Feeling Better…

Wow, what a difference a week makes.  I know I sometimes hold my feelings close to the body, but last week I felt miserable.  As one friend suggested, perhaps I just need to accept that I have had enough of the chemo (remember, it’s effects are cumulative) that I’m going to not feel well for a couple of days after subsequent chemo treatments.  I’m not sure I am ready to accept that, but the lack of acceptance is likely due to my being stubborn rather than reality.

Chemo notwithstanding, though, I’m not sure why I was not feeling well last Tuesday.  As I mentioned, last week, I felt like I had the flu:  I was not nauseous, but I was achy and had trouble getting comfortable.  My temperature kept fluctuating between being hot and being cold (and my body could not decide which it wanted to be).  It was miserable lying in bed and being moved to tears because I just didn’t feel right. Luckily, by Friday evening, I was feeling 100 times better.

Saturday started out rough.  You see, I and some fellow Scout leaders, were going to an event called University of Scouting, and we wanted to get there by about 7:30a.  Unfortunately, I (apparently) was so stressed about the possibility of sleeping through my alarm that I was wide awake at 3:30a and could not get back to sleep.  (I ended up watching some movie on TBS.)  I was similarly worried that I would sleep through my brother waking me up for the Thanksgiving Day parade.

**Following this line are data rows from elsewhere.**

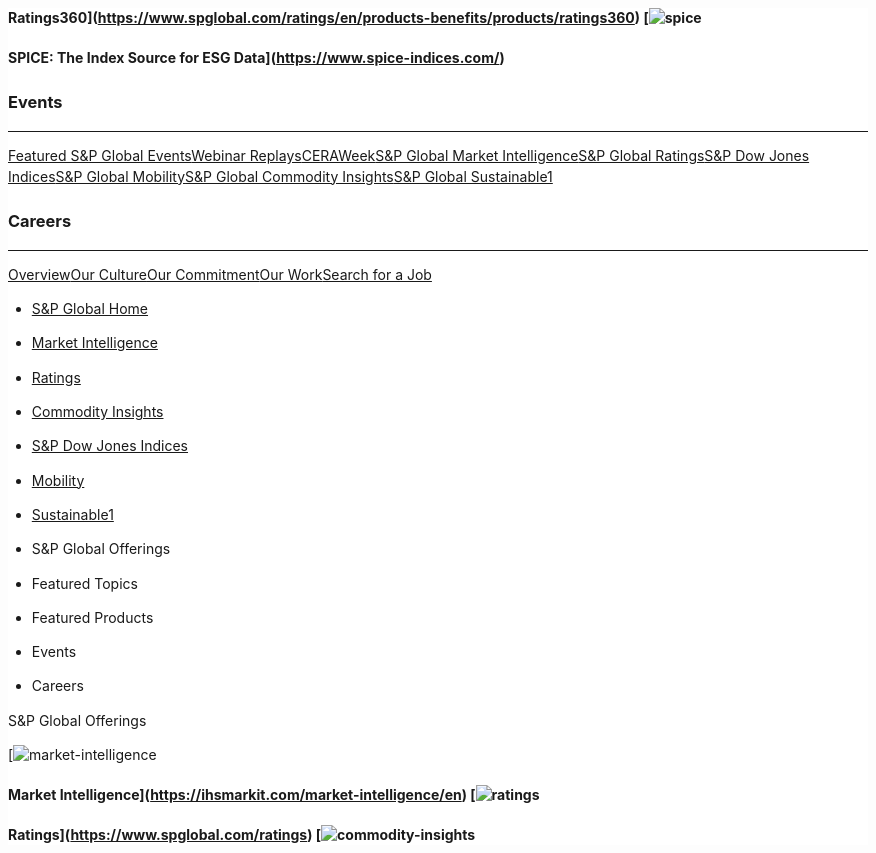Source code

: #### Ratings360](https://www.spglobal.com/ratings/en/products-benefits/products/ratings360)   [![spice](https://spglobal.scene7.com/is/image/spglobalcom/SPICETheIndexSourceForESGData-1?$responsive$)

#### SPICE: The Index Source for ESG Data](https://www.spice-indices.com/)

### Events

* * *

[Featured S&P Global Events](https://ihsmarkit.com/en/research-insights/events/featured)[Webinar Replays](https://ihsmarkit.com/en/research-insights/events/webinar-replays)[CERAWeek](https://ceraweek.com/index.html)[S&P Global Market Intelligence](https://www.spglobal.com/marketintelligence/en/events/)[S&P Global Ratings](https://www.spglobal.com/ratings/en/events/index)[S&P Dow Jones Indices](https://www.spglobal.com/spdji/en/events/in-person/)[S&P Global Mobility](https://www.spglobal.com/mobility/en/events/index.html?i=Automotive)[S&P Global Commodity Insights](https://www.spglobal.com/commodityinsights/en/events)[S&P Global Sustainable1](https://www.spglobal.com/esg/events/index)

### Careers

* * *

[Overview](https://ihsmarkit.com/en/explore-s-p-global/careers)[Our Culture](https://ihsmarkit.com/en/explore-s-p-global/careers/our-culture)[Our Commitment](https://ihsmarkit.com/en/explore-s-p-global/careers/our-commitment)[Our Work](https://ihsmarkit.com/en/explore-s-p-global/careers/our-work)[Search for a Job](https://careers.spglobal.com/)

* [S&P Global Home](https://ihsmarkit.com/en)
* [Market Intelligence](https://ihsmarkit.com/market-intelligence/en)
* [Ratings](https://www.spglobal.com/ratings/)
* [Commodity Insights](https://www.spglobal.com/commodityinsights/)
* [S&P Dow Jones Indices](https://www.spglobal.com/spdji/)
* [Mobility](https://www.spglobal.com/mobility/)
* [Sustainable1](https://www.spglobal.com/esg/)

* S&P Global Offerings
* Featured Topics
* Featured Products
* Events
* Careers

S&P Global Offerings

   [![market-intelligence](https://spglobal.scene7.com/is/image/spglobalcom/MarketIntelligence-1?$responsive$)

#### Market Intelligence](https://ihsmarkit.com/market-intelligence/en)   [![ratings](https://spglobal.scene7.com/is/image/spglobalcom/OverviewRatings-1?$responsive$)

#### Ratings](https://www.spglobal.com/ratings)   [![commodity-insights](https://spglobal.scene7.com/is/image/spglobalcom/CommodityInsights-1?$responsive$)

I mention this because i had thought (hoped) that I was, perhaps, ready to stop taking Welbutrin (the medicine I take to help with both anxiety and depression).  It would seem that I am not quite ready to do so, given that I got so worked up about a parade and scouting event.  I cannot understand what I have to be stressed about…HA!

This weekend was, as my friend Debra pointed out, typically busy for me.  Saturday was taken up with the scouting event.  Sunday our church had its annual Deck the Halls service, in which my family and briefly describe the traditions of Hanukkah.  After church, the boys and I went to an orienteering troop event at Stone Mountain (traipsing through the woods — mostly off paths — looking for 1″ PVC pipes stuck in the ground using only bearings, distances, and a compass).  I was really proud of my boys (they did a great job), but after 2+ hours of hiking through the woods (did I mention we weren’t using any paths?), I was tuckered. After orienteering, I came home and rested for an hour before having to turn around and head back to church to teach the human sexuality class.  So much for taking it easy over the weekend.

I’m looking forward to NOT having chemo this week.  There continues to be a lingering concern of mine about how getting chemo every other week (rather than 3 times / month as is typically done) affects the efficacy of the treatment.  In the end, though, the reality is that my body cannot take chemo more than every other week, so there’s no use trying to do it more frequently.  As I have maintained throughout this journey,  I will either remain cancer-free (they say I’m cancer-free right now, because the tests — CT scans and the CA19-9 — have not indicated any evidence of cancer in my body) or it will recur.  The Gemzar will either work or it won’t.  Meanwhile, I continue to enjoy the “benefits” of pancreas cancer — I don’t seem to gain weight even when I eat poorly (what can I say, there were lots of cookies and holiday goodies after the Deck the Halls service at church).

Well, there you have it; another stream of consciousness blog entry.  Talk to you tomorrow…

Merle

  1. I did some geocaching a few years back–I guess it takes all the art out of cross-country navigation when you have a magic box with an arrow that always points to where you want to go…like an orienteering course that only goes (magnetic) North. My favorite map and compass exercise was always to give out a complicated series of bearings and distances that was supposed to land you right back where you started. You could pretty quickly sort a group into the ones that basically got it and the ones that had no clue.